CopyBufferRegion has nothing to do here, remember that mapping buffers is also an immediate operation, so you also ring buffer a big chunk of memory for your per objet constant buffers, and you cycle into it. The only thing is that you need to make sure you do not overwrite memory or descriptor while they may still be in use, so you have to fence to prevent the case.

Texture streaming in DirectX11, Immutable vs Dynamic

We often have the case where we need to stream textures to the graphics card (in game case: terrains, in my case image from different input sources like cameras/capture cards/videos)
Of course in camera case, I receive my data in a separate thread, but still need to upload that data to the GPU for display.
I know 2 models for it.
Use a dynamic resource:
You create a dynamic texture which has the same size and format as your input image, when you receive a new image you set a flag that tells you need upload, and then use map in the device context to upload the texture data (with eventual double buffer of course).
Advantage is you have a single memory location, hence you don't have memory fragmentation over time.
Drawback is you need to upload in immediate context, so your upload had to be in your render loop.
Use immutable and load/discard
In that case you upload in the image receiving thread, by creating a new resource, push the data and discard the old resource.
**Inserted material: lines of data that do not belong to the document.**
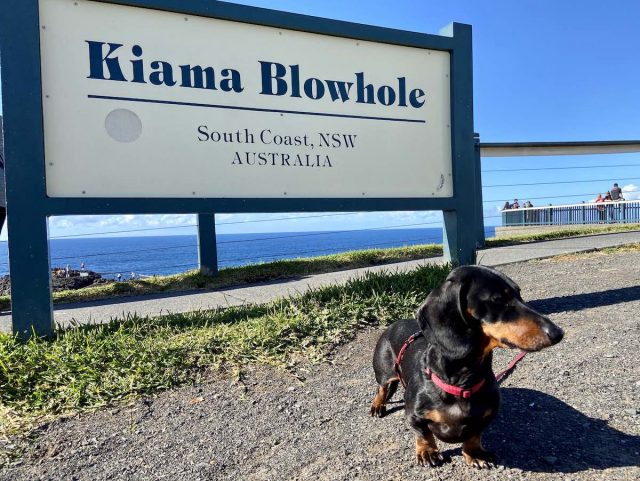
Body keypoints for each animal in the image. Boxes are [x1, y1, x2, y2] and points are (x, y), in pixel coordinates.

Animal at [372, 264, 564, 466]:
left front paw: (475, 453)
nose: (558, 333)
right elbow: (423, 434)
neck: (463, 380)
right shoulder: (414, 415)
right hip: (384, 372)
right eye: (497, 299)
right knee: (381, 388)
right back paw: (377, 406)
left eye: (519, 294)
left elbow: (474, 434)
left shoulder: (486, 416)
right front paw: (427, 451)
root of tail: (394, 324)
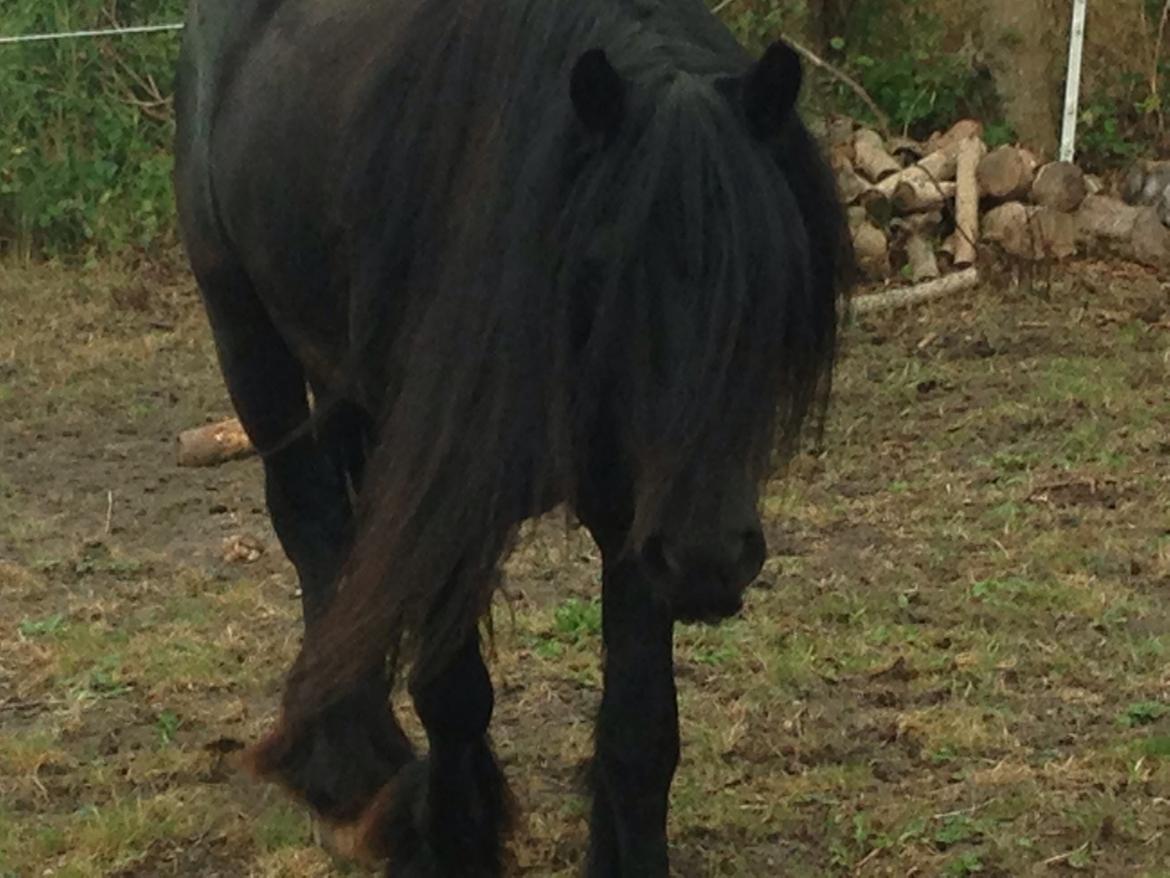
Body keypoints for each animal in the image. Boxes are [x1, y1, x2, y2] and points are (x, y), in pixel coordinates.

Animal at [173, 0, 849, 874]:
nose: (709, 559)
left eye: (774, 267)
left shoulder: (633, 510)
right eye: (604, 268)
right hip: (247, 334)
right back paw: (348, 776)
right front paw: (453, 841)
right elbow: (455, 698)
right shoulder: (441, 489)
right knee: (311, 529)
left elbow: (641, 730)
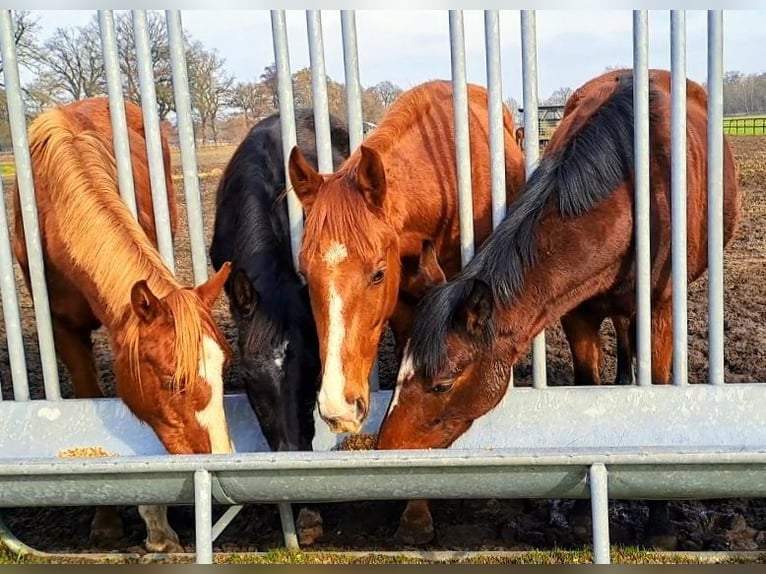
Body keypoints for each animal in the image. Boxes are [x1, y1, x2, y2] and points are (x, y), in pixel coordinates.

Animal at [11, 98, 234, 552]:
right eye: (171, 380)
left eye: (225, 368)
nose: (218, 457)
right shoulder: (63, 329)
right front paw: (108, 519)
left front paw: (157, 524)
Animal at [378, 70, 744, 552]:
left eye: (441, 384)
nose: (386, 449)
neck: (633, 188)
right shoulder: (577, 312)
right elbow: (587, 387)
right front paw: (580, 513)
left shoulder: (659, 310)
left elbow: (659, 394)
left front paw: (660, 521)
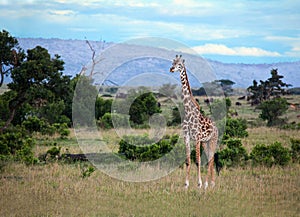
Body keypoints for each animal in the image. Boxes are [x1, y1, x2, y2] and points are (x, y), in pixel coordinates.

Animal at [169, 55, 218, 189]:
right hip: (206, 142)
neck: (188, 111)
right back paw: (210, 183)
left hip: (213, 140)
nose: (171, 69)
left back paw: (208, 183)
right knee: (210, 158)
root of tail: (216, 127)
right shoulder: (186, 136)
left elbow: (197, 160)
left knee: (211, 158)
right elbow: (188, 161)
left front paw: (199, 183)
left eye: (179, 64)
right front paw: (186, 184)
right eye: (173, 62)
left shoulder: (197, 138)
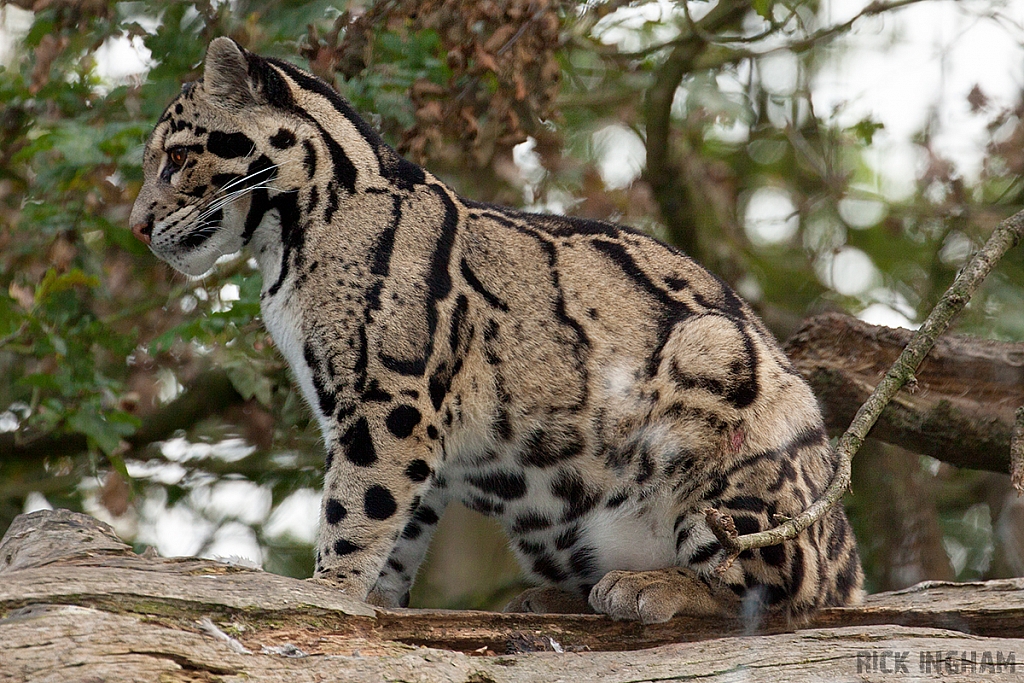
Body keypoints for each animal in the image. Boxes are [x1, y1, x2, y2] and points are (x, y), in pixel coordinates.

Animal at [130, 38, 864, 626]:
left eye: (175, 158)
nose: (136, 226)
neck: (286, 244)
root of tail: (842, 541)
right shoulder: (396, 426)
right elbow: (397, 524)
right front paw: (375, 601)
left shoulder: (389, 400)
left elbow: (358, 507)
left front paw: (327, 590)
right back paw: (563, 595)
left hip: (715, 377)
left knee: (785, 589)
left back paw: (649, 585)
Advantage is you should have a stall free upload (no need for immediate context, you can still run your command list while texture is uploading), resource can be used with a simple trigger once available (to swap SRV).
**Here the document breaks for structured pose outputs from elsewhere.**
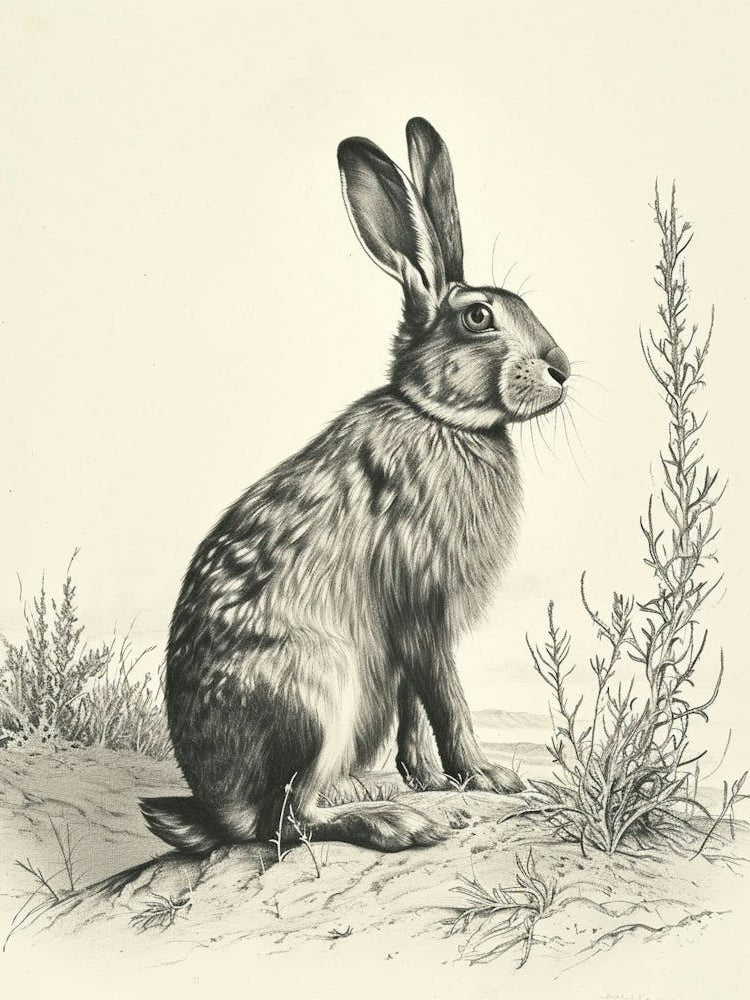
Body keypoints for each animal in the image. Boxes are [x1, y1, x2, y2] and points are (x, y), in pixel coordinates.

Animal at [140, 117, 570, 855]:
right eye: (479, 318)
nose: (562, 367)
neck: (438, 416)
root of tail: (213, 807)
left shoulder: (407, 636)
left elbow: (414, 708)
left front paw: (427, 777)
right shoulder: (423, 605)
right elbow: (446, 699)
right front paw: (485, 777)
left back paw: (373, 791)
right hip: (316, 691)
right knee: (287, 820)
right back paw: (397, 822)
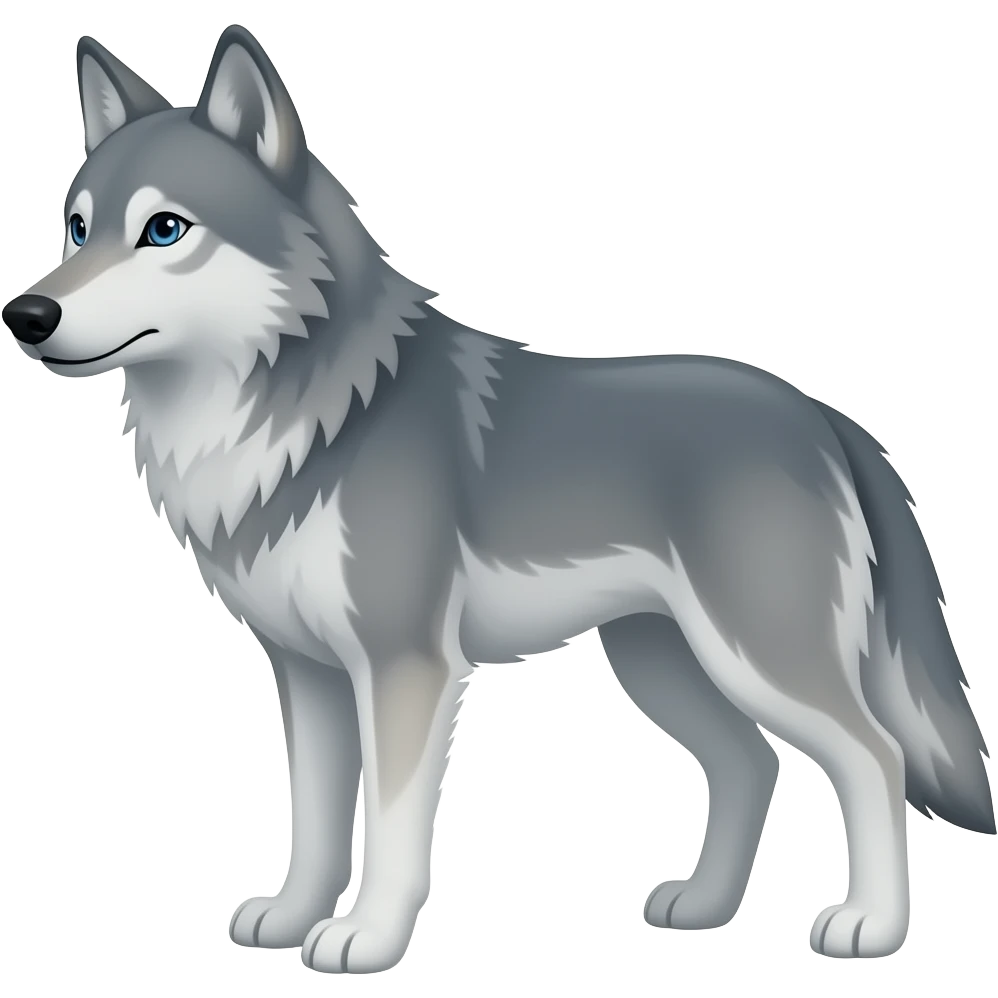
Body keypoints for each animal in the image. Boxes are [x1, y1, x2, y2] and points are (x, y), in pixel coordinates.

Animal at [2, 24, 993, 973]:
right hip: (661, 662)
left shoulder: (404, 667)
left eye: (165, 230)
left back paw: (870, 925)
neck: (307, 418)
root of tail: (825, 416)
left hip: (757, 658)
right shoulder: (308, 675)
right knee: (753, 764)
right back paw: (704, 909)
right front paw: (290, 919)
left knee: (875, 757)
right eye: (76, 228)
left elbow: (390, 828)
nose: (27, 316)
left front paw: (367, 939)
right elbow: (315, 822)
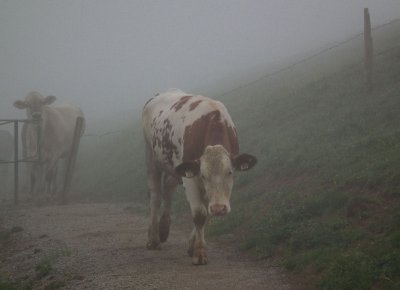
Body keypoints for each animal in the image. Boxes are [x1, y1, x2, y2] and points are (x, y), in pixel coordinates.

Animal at [142, 89, 258, 266]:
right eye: (203, 175)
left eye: (230, 172)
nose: (220, 209)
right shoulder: (191, 177)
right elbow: (199, 214)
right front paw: (200, 252)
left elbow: (208, 212)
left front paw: (192, 246)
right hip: (151, 157)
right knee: (155, 197)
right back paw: (153, 239)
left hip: (176, 168)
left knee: (168, 189)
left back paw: (164, 229)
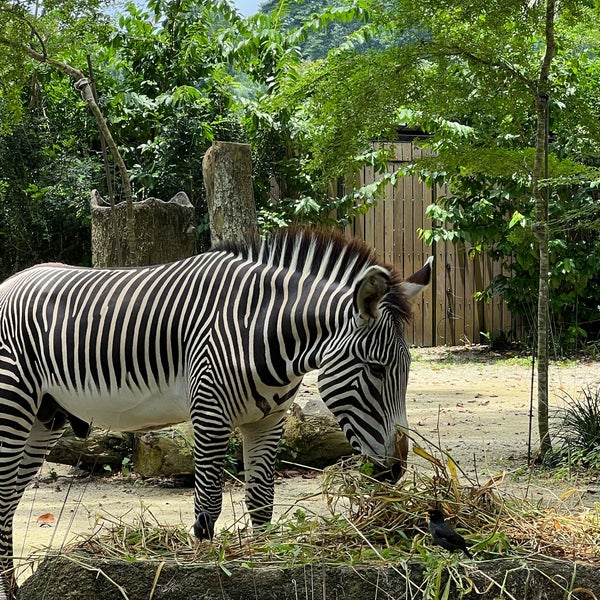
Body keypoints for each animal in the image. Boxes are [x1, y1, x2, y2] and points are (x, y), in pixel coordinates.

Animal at [0, 229, 432, 596]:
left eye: (408, 368)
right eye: (377, 370)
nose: (396, 469)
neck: (260, 329)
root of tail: (10, 280)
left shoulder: (268, 421)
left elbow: (261, 501)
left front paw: (264, 564)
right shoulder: (210, 414)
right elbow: (207, 508)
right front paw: (206, 576)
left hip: (44, 417)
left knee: (8, 502)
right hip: (12, 405)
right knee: (4, 498)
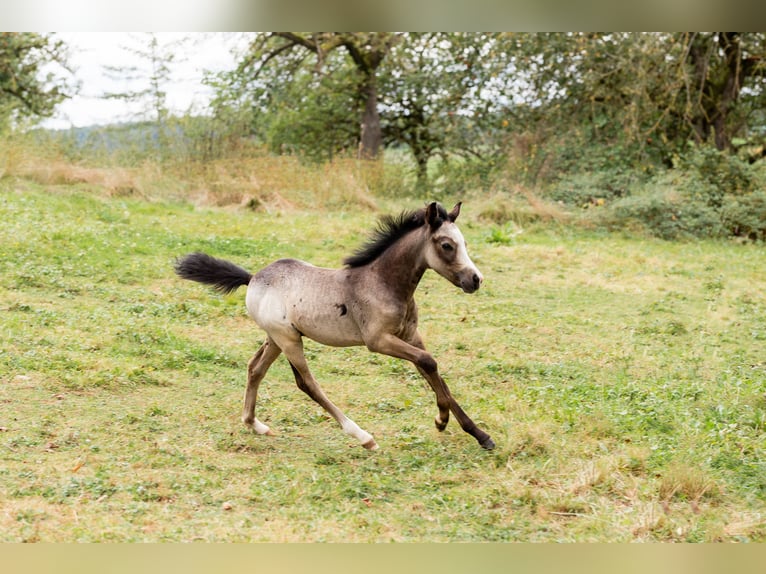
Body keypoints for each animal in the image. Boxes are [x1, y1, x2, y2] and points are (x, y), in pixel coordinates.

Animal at [176, 204, 498, 454]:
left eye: (464, 243)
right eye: (447, 245)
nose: (476, 279)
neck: (382, 283)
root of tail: (253, 277)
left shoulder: (410, 336)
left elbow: (431, 371)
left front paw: (477, 433)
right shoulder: (378, 341)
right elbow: (429, 363)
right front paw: (442, 420)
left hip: (276, 338)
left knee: (255, 368)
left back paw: (255, 424)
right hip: (288, 339)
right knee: (307, 383)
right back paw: (364, 437)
Drawback is you can fragment memory over time (by allocating and freeing resources in a constant manner (30 fps for a standard camera as example).
Also you have to deal with throttling yourself (but that part is not a big deal).
So is there something I missed in those techniques, or is there an even better way to handle this?
These are the two main methods of updating textures D3D11.
However, the assumption that the first method will not result in memory usage patterns identical to the second case is dependent on the driver, and likely is not true. You would use D3D11_MAP_WRITE_DISCARD if you are overwriting the whole image (which it sounds like what you are doing), meaning that the current contents of the buffer become undefined. However, this is only true from the CPU's point-of-view. They are retained for the GPU, if they are potentially used in a pending draw operation. Most (maybe all?) drivers will actually allocate new storage for the write location of the mapped texture in this case, otherwise command buffer processing would need to stall. The same holds if you do not use the discard flag. Instead, when the map command is processed in the command buffer, the resource's buffer is updated to the value returned from Map in D3D11_MAPPED_SUBRESOURCE.
Also, it is not true that you must update dynamic textures in the immediate context. Only that if you update them in a deferred context, you must use the D3D11_MAP_DISCARD flag. This means you could update the texture on a worker thread, if you are overwriting the entire texture.
The bottom line is that, since the CPU/GPU system on a PC is not a unified memory system, there will be synchronization issues updating GPU resources coming from the CPU.